More Sham Divorces #2

The court's supervising clerk, Steven Singer, pleaded guilty on Friday to bribery charges. Prosecutors said that he had accepted tens of thousands of dollars over seven years to forward papers to a judge for signing, without verifying the authenticity of the papers, as required.

The cases that were expedited, court officials said, would likely be allowed to stand. But divorces that involved fraud would probably be thrown out. As a result, people who believed they had been legally divorced and then remarried may be unwitting bigamists, officials said.

Mr. Singer, 50, of Bronxville, N.Y., was arrested in June and pleaded guilty on Friday in State Supreme Court in Manhattan to three counts of accepting bribes. He is scheduled to be sentenced by Justice John Cataldo on Jan. 10 and faces up to seven years in prison and a $5,000 fine.

State law allows New York residents to apply for divorce in any county, and Manhattan's courts have a reputation for quickly processing uncontested divorces, the officials said. The Manhattan court processes by far the most divorce cases, between 12,000 and 15,000 a year, or more than half the state's uncontested divorces. Court officials attributed that caseload to the concentration of divorce mills in Manhattan and the reputation for quick processing.

Prosecutors said Mr. Singer ignored clear signs of fraud in exchange for the bribes and was caught in a series of sting operations by the District Attorney's office between 1997 and this spring.

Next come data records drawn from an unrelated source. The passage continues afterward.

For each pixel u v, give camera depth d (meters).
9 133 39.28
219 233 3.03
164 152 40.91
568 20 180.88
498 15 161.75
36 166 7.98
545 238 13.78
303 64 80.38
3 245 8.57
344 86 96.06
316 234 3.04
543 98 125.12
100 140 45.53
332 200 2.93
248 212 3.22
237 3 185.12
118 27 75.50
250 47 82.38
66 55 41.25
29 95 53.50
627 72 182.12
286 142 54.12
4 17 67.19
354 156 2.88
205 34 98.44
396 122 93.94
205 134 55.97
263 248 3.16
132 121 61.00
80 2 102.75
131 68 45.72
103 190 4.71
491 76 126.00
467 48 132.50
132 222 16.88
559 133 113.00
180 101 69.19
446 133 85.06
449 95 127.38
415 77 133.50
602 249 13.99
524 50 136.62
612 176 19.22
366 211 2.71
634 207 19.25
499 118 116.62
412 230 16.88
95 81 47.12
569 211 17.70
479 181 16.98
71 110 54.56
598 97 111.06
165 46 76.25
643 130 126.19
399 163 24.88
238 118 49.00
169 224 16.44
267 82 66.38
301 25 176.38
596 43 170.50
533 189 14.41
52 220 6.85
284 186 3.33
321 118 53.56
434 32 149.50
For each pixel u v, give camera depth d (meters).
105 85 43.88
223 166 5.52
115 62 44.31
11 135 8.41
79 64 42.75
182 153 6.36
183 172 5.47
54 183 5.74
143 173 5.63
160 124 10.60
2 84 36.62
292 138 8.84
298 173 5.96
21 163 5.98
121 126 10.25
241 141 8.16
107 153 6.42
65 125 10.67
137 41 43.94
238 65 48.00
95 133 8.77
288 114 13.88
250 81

The fraud varied from case to case, one prosecutor said. "But for the most part it was to get the divorce quickly and with no questions asked."

The investigation began in 1997 after a woman complained to court officials that she had received a copy of an uncontested divorce settlement to which she had never agreed. The settlement included far less child support than she wanted.

Court officials said they have also long suspected the shops of submitting false forms declaring their clients to be impoverished and unable to pay the $275 in filing fees, but then charging the client anyway and pocketing the money.

Mr. Bookstaver and other court officials predicted that the fraud would be low because judges and court-appointed referees also screened the cases. But prosecutors expressed surprise at how easily the shops delivered whatever undercover investigators requested. Mr. Burmeister said male investigators presented them with papers that listed fictitious wives, but did not have the women's signatures. "Next thing you know, the divorces are being filed," he said, with the signatures. "But there was no wife. It was just a name we made up."